▶ **Excerpts from a layout annotation set**
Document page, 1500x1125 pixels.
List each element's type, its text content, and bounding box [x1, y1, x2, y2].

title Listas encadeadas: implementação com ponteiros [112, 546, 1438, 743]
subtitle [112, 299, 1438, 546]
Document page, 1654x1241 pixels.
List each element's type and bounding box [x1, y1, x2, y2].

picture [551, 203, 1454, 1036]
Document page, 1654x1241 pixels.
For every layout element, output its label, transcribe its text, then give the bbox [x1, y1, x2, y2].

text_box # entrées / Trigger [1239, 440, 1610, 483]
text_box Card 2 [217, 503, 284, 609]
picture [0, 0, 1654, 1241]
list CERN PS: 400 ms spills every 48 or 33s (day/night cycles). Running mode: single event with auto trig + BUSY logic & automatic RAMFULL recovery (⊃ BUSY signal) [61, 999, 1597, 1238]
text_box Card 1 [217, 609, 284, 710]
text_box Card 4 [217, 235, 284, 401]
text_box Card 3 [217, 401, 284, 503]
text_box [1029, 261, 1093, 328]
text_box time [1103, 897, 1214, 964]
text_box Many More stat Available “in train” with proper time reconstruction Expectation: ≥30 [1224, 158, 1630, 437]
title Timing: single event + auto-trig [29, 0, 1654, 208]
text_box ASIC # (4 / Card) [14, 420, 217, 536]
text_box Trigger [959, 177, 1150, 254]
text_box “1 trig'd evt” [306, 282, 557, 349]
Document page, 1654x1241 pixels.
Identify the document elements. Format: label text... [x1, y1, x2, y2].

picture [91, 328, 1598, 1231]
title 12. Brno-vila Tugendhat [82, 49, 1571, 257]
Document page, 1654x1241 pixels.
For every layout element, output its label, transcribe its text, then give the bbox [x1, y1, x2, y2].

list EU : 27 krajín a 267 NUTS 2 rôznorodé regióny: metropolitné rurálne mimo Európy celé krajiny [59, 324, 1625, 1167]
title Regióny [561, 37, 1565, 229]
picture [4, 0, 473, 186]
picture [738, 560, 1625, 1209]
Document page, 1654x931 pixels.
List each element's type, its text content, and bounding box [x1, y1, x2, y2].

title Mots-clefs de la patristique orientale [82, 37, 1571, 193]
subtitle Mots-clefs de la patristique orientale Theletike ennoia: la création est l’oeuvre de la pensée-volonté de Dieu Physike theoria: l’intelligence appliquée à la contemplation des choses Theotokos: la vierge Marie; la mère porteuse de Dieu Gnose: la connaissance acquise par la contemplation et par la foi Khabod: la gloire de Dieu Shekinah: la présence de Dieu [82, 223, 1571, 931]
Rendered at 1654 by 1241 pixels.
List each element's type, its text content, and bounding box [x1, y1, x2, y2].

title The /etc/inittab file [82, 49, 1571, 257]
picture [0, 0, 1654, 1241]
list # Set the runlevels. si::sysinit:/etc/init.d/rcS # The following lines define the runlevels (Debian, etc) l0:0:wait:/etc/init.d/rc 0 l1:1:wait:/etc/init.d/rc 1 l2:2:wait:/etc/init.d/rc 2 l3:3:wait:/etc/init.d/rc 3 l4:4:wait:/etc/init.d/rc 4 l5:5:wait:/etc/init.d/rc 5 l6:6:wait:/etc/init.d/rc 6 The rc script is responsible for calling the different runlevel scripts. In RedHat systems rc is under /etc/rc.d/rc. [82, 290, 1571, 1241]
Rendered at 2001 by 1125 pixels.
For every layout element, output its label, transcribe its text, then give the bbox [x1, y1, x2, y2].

▶ **Directions for this task**
Copy out every one of the lines above word for word, with nothing changed.

▶ **Correct response**
Document page, 1500x1125 pixels.
List each element's type, its text content, and bounding box [x1, y1, x2, y2].

title Listas encadeadas: implementação com ponteiros [112, 546, 1438, 743]
subtitle [112, 299, 1438, 546]
Document page, 1654x1241 pixels.
List each element's type and bounding box [x1, y1, x2, y2].

picture [551, 203, 1454, 1036]
Document page, 1654x1241 pixels.
For every layout element, output its label, transcribe its text, then give the bbox [x1, y1, x2, y2].

text_box # entrées / Trigger [1239, 440, 1610, 483]
text_box Card 2 [217, 503, 284, 609]
picture [0, 0, 1654, 1241]
list CERN PS: 400 ms spills every 48 or 33s (day/night cycles). Running mode: single event with auto trig + BUSY logic & automatic RAMFULL recovery (⊃ BUSY signal) [61, 999, 1597, 1238]
text_box Card 1 [217, 609, 284, 710]
text_box Card 4 [217, 235, 284, 401]
text_box Card 3 [217, 401, 284, 503]
text_box [1029, 261, 1093, 328]
text_box time [1103, 897, 1214, 964]
text_box Many More stat Available “in train” with proper time reconstruction Expectation: ≥30 [1224, 158, 1630, 437]
title Timing: single event + auto-trig [29, 0, 1654, 208]
text_box ASIC # (4 / Card) [14, 420, 217, 536]
text_box Trigger [959, 177, 1150, 254]
text_box “1 trig'd evt” [306, 282, 557, 349]
Document page, 1654x1241 pixels.
Identify the document elements. Format: label text... [x1, y1, x2, y2].

picture [91, 328, 1598, 1231]
title 12. Brno-vila Tugendhat [82, 49, 1571, 257]
Document page, 1654x1241 pixels.
For every layout element, output its label, transcribe its text, then give the bbox [x1, y1, x2, y2].

list EU : 27 krajín a 267 NUTS 2 rôznorodé regióny: metropolitné rurálne mimo Európy celé krajiny [59, 324, 1625, 1167]
title Regióny [561, 37, 1565, 229]
picture [4, 0, 473, 186]
picture [738, 560, 1625, 1209]
Document page, 1654x931 pixels.
List each element's type, its text content, and bounding box [x1, y1, x2, y2].

title Mots-clefs de la patristique orientale [82, 37, 1571, 193]
subtitle Mots-clefs de la patristique orientale Theletike ennoia: la création est l’oeuvre de la pensée-volonté de Dieu Physike theoria: l’intelligence appliquée à la contemplation des choses Theotokos: la vierge Marie; la mère porteuse de Dieu Gnose: la connaissance acquise par la contemplation et par la foi Khabod: la gloire de Dieu Shekinah: la présence de Dieu [82, 223, 1571, 931]
Rendered at 1654 by 1241 pixels.
List each element's type, its text content, and bounding box [x1, y1, x2, y2].

title The /etc/inittab file [82, 49, 1571, 257]
picture [0, 0, 1654, 1241]
list # Set the runlevels. si::sysinit:/etc/init.d/rcS # The following lines define the runlevels (Debian, etc) l0:0:wait:/etc/init.d/rc 0 l1:1:wait:/etc/init.d/rc 1 l2:2:wait:/etc/init.d/rc 2 l3:3:wait:/etc/init.d/rc 3 l4:4:wait:/etc/init.d/rc 4 l5:5:wait:/etc/init.d/rc 5 l6:6:wait:/etc/init.d/rc 6 The rc script is responsible for calling the different runlevel scripts. In RedHat systems rc is under /etc/rc.d/rc. [82, 290, 1571, 1241]
Rendered at 2001 by 1125 pixels.
For every layout element, output its label, transcribe its text, then give the bbox [x1, y1, x2, y2].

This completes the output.